So a little about me...
I'm 32 almost 33 single woman that has never found Mr. Right. I've always wanted the whole American dream thing. A wonderful husband, four kids (or even a couple more), a couple of animals, and the house with a nice big backyard for the kids and animals to play in would have been nice.
Unfortunately, life didn't work out that way. I've occasionally dated but have never gone on a date with a guy that lasted past the second date. So the husband thing so far is a bust. Plus, after over a decade of living alone and being independent, I'm not sure if I can compromise enough to be in a relationship. I've listened to too many of my friends b*tch and moan about their husbands to think of it as the fairy tale ending I used to.
Off and on over the years I've thought about kids but until recently, I could talk myself out of it. Either I wasn't ready emotionally or financially or didn't have a guy or any number of a dozen excuses. I could sit here and list them but I'm sure most people have thought of most them themselves.
Then I hit my thirties and suddenly, I was reading how women's fertility starting really going down in their thirties and then hearing the horror stories from my mom and aunts about how they hit menopause at 37 / 38. OMFG!! What? 37? But I'm 32 now. Cr*p!! I realized I couldn't procrastinate any longer. I had to make a decision on whether I really wanted kids and if it mattered whether I had biological kids.
I've always been open to the concept of adoption but have always known I can't afford it. So I've pretty much written that off unless I decide to take the chance on foster to adopt which I'm not sure I have the emotional strength to do and I'm also a really private person and really, really didn't want to have my life under a microscope so I could get approved.
That left trying to figure out how to get the other half of the equation. How to go about getting sperm when you didn't have a guy in the picture... I started seriously looking into IUI and IVF but realized that while I was fairly confident I could budget a baby into my life, I really couldn't afford the $1000 a month price tag for IUI or the $8-10,000 a month price tag for IVF. My insurance is pretty good for maternity and post partum care but does not cover any kind of fertility treatment or office visits.
And really, unless I'm the first woman in my family to do so I shouldn't need expensive medical intervention to have kids. It's pretty much a fact in my family that there has yet to be a woman marry before conception of their first child. I'm hoping I take after the rest of my family and get pregnant easily and right away. I also don't want to increase my odds for multiples. I'm single and don't think I could take care of two or more infants at the same time.... at least not without having a mental breakdown.
Anyway, so I started looking at sperm donor sites to see if maybe I could just do it myself. Surely I didn't need a doctor just to stick it inside. Unfortunately, not only are sperm banks expensive (like the cheapest I could find with an open id was $600 and about a hundred cheaper for anon. I didn't want to tell my kid I used an anon donor because it was cheaper. The shame... oh the shame...) but I only found one that would ship to me. The others required shipping to my doctor which defeated the whole purpose of trying to avoid the high costs.
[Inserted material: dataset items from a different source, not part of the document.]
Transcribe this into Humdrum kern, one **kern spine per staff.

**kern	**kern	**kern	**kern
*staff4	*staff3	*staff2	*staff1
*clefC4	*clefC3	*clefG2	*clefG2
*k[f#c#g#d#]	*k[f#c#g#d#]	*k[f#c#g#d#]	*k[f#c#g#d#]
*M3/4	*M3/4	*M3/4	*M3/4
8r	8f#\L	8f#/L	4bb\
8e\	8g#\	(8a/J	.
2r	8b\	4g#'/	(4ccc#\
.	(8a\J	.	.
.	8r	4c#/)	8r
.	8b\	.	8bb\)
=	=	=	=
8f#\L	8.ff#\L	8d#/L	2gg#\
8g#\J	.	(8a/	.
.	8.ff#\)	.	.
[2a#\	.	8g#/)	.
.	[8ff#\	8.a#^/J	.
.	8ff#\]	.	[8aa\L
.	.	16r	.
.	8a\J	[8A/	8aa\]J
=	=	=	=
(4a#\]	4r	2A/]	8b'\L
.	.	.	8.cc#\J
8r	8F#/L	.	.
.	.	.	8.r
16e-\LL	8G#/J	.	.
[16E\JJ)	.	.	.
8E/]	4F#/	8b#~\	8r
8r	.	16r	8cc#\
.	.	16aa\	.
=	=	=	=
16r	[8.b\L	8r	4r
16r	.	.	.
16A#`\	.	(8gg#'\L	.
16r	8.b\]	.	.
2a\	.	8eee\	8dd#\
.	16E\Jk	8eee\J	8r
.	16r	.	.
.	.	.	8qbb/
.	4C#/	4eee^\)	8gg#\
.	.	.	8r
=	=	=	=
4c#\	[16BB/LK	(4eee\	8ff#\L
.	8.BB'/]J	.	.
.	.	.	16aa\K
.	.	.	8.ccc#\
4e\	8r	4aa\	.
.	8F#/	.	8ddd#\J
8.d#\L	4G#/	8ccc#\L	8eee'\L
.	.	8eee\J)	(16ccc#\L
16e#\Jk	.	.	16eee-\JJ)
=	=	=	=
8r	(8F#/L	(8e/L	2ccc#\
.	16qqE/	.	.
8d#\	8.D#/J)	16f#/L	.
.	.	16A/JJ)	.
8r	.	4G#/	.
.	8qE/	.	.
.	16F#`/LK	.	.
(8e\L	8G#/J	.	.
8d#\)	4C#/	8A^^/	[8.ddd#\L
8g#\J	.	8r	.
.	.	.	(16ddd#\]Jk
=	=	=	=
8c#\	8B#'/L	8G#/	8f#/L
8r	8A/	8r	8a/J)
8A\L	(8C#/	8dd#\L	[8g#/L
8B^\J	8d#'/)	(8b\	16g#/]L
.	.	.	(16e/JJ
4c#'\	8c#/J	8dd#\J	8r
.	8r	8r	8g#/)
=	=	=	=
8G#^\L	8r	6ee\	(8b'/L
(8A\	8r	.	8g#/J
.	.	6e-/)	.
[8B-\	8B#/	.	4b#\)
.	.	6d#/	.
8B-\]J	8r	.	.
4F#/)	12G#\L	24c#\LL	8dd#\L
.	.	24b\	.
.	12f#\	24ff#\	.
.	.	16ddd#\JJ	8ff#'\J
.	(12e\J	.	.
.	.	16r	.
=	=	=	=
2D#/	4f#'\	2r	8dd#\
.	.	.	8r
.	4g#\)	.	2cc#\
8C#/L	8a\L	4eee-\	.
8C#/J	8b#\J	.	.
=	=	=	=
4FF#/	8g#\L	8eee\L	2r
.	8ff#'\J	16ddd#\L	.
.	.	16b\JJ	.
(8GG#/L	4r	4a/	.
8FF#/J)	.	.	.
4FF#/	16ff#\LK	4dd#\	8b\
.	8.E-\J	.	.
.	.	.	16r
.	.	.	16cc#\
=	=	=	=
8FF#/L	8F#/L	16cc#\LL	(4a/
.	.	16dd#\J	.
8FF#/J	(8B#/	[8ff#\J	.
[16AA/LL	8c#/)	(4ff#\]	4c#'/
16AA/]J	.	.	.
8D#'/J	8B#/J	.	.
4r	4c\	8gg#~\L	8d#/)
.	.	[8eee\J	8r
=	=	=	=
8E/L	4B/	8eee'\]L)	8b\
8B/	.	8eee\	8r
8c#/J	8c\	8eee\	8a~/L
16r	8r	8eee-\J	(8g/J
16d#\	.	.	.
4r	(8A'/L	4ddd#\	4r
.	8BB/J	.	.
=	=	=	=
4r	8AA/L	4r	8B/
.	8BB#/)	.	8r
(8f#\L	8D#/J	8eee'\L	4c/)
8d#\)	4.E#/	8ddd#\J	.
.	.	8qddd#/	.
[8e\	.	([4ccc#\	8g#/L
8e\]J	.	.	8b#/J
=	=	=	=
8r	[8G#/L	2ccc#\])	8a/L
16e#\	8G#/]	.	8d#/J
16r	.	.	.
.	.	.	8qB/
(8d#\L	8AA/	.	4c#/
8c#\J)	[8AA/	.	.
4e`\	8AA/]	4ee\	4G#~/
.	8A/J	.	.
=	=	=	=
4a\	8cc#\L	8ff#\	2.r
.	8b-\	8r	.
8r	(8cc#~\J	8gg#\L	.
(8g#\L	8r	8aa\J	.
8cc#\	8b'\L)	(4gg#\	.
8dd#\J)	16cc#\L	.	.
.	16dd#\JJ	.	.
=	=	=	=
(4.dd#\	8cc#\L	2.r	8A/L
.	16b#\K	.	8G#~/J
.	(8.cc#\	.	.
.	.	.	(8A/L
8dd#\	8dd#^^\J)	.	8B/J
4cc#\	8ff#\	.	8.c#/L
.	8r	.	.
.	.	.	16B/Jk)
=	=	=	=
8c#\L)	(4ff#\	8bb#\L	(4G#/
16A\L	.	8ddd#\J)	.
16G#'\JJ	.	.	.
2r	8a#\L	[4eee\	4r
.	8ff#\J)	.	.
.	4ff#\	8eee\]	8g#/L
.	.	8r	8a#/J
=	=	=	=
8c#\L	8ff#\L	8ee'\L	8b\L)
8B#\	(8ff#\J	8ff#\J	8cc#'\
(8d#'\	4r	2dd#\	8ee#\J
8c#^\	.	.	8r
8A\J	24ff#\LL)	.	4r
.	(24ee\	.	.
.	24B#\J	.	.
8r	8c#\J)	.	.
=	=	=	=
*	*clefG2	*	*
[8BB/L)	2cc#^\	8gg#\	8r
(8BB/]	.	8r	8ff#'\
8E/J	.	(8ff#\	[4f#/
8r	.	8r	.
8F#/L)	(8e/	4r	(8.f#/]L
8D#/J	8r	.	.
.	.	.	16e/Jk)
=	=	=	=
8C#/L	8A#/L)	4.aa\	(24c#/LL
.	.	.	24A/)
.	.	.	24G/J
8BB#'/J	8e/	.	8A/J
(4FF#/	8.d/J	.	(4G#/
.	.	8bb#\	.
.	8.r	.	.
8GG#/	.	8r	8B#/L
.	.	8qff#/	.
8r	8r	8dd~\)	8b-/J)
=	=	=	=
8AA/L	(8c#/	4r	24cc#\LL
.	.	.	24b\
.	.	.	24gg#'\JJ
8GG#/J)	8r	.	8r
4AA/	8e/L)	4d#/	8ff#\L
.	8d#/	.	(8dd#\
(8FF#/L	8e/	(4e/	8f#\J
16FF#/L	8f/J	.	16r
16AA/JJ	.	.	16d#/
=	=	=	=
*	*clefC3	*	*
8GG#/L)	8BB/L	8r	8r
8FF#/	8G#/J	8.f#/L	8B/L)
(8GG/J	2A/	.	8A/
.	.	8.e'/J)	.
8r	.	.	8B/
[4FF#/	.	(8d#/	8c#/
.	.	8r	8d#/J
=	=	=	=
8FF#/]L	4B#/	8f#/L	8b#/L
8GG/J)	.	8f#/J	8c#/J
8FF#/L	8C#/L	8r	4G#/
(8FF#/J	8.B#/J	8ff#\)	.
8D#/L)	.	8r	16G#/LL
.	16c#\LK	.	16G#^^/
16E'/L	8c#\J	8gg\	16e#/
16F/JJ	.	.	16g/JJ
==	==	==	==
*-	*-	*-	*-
For a day or two, I seriously just considered just finding a bar or club on the "good" days of the month and just seeing if I could get lucky but I wasn't willing to risk the STDs from trying that method. I don't really have any close male friends that I felt I could ask for them to be a sperm donor. Mostly because I didn't want to awkward complications to pop up.
I had just about given up when I discovered free sperm donors. One website I chose not to use because it had a fee that was higher than I was willing to spend. (I admit it, I'm a cheapskate. I don't even like paying more than $20 for jeans and complain for hours if I have to pay $24.99 for them. I really get weird about what I'll spend on certain items. Don't know why it is only certain items and then others I pay the higher prices for and don't blink an eye at.) I found a couple of yahoo groups that had listings but the only ones listed in my area preferred NI and that wasn't something I was willing to do.
Eventually I posted a profile on a site that had a couple of listings for my area only to throw a hissy fit when it wanted me to pay money to send a message. If it was a couple of bucks I would have paid it and just let it go but it was more than I was willing to spend for what they would have let me do so I went back to those yahoo groups thinking I would just have to settle for one of the guys that would ship.
Fortunately before I had time to really figure out what to do or write an awkward email asking for more info on them, I received a response on my profile from the donor website. We exchanged emails getting the basics of what we were looking for and decided to meet. He's a nice guy and our goals are in sync. I was really worried that I would have to compromise something I felt was important to get what I wanted but he wanted pretty much exactly what I wanted. To give me sperm and then just receive an occasional update on the baby.
Although, I'm really beginning to see the benefit of sperm banks. The very awkward conversation was hard to get through but I think we managed to nail down the specifics on what we wanted and get a feel for the other person. I've got no complaints about him being the donor and he has stated he's comfortable with me being a mother.
Now the waiting game starts. AF came today so I'm now waiting for that magic time of month and then we can begin the really awkward and embarrassing moments. *ugh*
Sooo... the craziness has now started and my nightly dreams are filled with babies.. and my days are filled with researching, reading other women's blogs and trying to repress the entire embarrassing and awkward situation of doing it myself.